═════ GIVEN PASSAGE

In Soccer on July 27, 2011 at 1:25 PM

I love soccer.

I love United.

There is only one United.

I love the Premiership.

And I love Major League Soccer.

I mean that sincerely.  I really do.

Those jokes, about MLS goals being “touchdowns” and MLS fans not speaking English are old, tired—and inapplicable. MLS matches drew on average 17,000 fans in 2010, a number that will increase substantially this season because of new facilities and perpetually-sold out expansion teams in Vancouver and Portland. The enthusiasm of those Pacific Northwest MLS crowds is incredible—35,000 a game, all in colors, singing, chanting and waving scarves.  Traveling en masse to away games.  Those games look and sound like Premier League or Bundesliga matches, except for the accent.

And remember—this is all happening in two cities where the NBA failed (Seattle and Vancouver).

MLS TV ratings are steady, if not overwhelming, despite being filler programming on ESPN2 on the worst night of television: Fridays. (Imagine how much better it could be if ESPN put more of its marketing machine behind the league.) Yet it feels like there’s a stigma against MLS: You have to have a European team as your favorite to be considered a “real” soccer fan.

Which frankly is (expletive deleted). We as American soccer fans should be humiliated.

For decades, in the pre-Internet era, we were starved for more than the skimpy (at best) coverage of European and Latin American leagues.  Our lack of knowledge, stemming from no domestic league, was severe.

But we endured.  We grew to love the game despite the traditional powers thumbing their noses at an “American soccer fan.”  The 1994 World Cup on American soil converted many of us, including me.

And now, when we have a viable, entertaining domestic league with compelling, American superstar players—we meekly re-colonialize our soccer passions.

Why can’t someone be accepted as a genuinely knowledgeable soccer fan—and have MLS be the league he follows? When someone asks you who your favorite soccer team is, you should say with pride: “DC United!” or “LA Galaxy!” or whatever MLS team is your favorite. And if the person starts to snicker at that response, you should say, uhm, something that rhymes with “duck shoe.”

We should be proud of our league.  MLS has been a godsend to us American soccer fans by bringing the game home.  Our steadily-improving national team is now almost exclusively trained by MLS clubs, though stars may parlay national team success into more lucrative stints in Europe. I’d argue that the quality of play in the MLS would make it the fifth or sixth best league in Europe, top-to-bottom.  Sure, England, Spain, Germany and Italy are far better, but I’d argue MLS is close in quality to the French Ligue 1. None of the other European leagues come close.  The leagues in Scotland, Portugal, Holland and Turkey are too top heavy; Russian teams benefit from the weather too much.

══════════
═════ RECORDS SUPPLIED

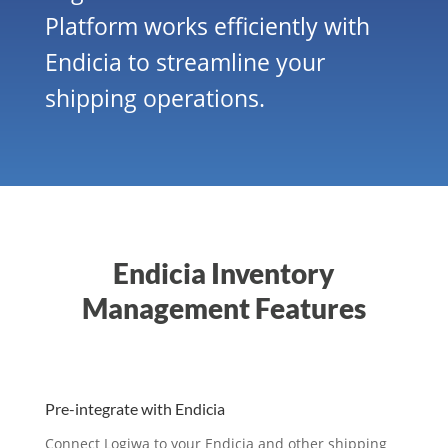
Platform works efficiently with
Endicia to streamline your
shipping operations.
Endicia Inventory
Management Features
Pre-integrate with Endicia
Connect Logiwa to your Endicia and other shipping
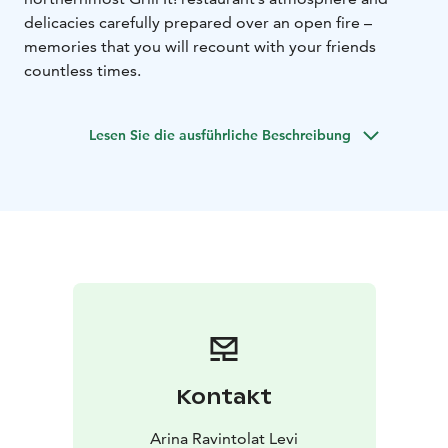
delicacies carefully prepared over an open fire –
memories that you will recount with your friends
countless times.
Lesen Sie die ausführliche Beschreibung
Kontakt
Arina Ravintolat Levi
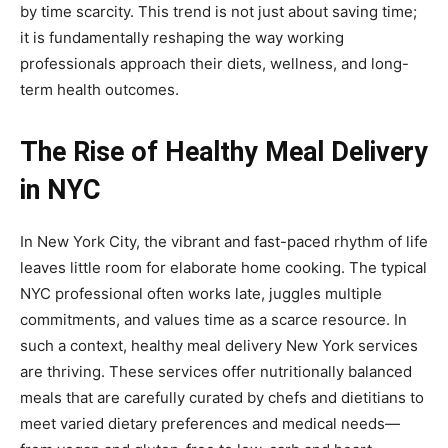
by time scarcity. This trend is not just about saving time;
it is fundamentally reshaping the way working
professionals approach their diets, wellness, and long-
term health outcomes.
The Rise of Healthy Meal Delivery
in NYC
In New York City, the vibrant and fast-paced rhythm of life
leaves little room for elaborate home cooking. The typical
NYC professional often works late, juggles multiple
commitments, and values time as a scarce resource. In
such a context, healthy meal delivery New York services
are thriving. These services offer nutritionally balanced
meals that are carefully curated by chefs and dietitians to
meet varied dietary preferences and medical needs—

══════════

● **QUESTIONS**
(a) For the post on Major League Soccer, say whether each statement agrees with it, answering yes or no and quoting the deciding words: (i) MLS matches averaged 17,000 fans in 2010; (ii) the 1998 World Cup converted the writer; (iii) MLS games air on ESPN2 on Saturdays.
(b) Copy these lines from the listing word for word, starting at the line that has "by time scarcity." and ending after the line that has "leaves little room".

● **ACTIVITY ANSWERS**
(a)
(i) Yes: "MLS matches drew on average 17,000 fans in 2010"
(ii) No: "The 1994 World Cup on American soil converted many of us, including me."
(iii) No: "filler programming on ESPN2 on the worst night of television: Fridays."

(b)
by time scarcity. This trend is not just about saving time;
it is fundamentally reshaping the way working
professionals approach their diets, wellness, and long-
term health outcomes.
The Rise of Healthy Meal Delivery
in NYC
In New York City, the vibrant and fast-paced rhythm of life
leaves little room for elaborate home cooking. The typical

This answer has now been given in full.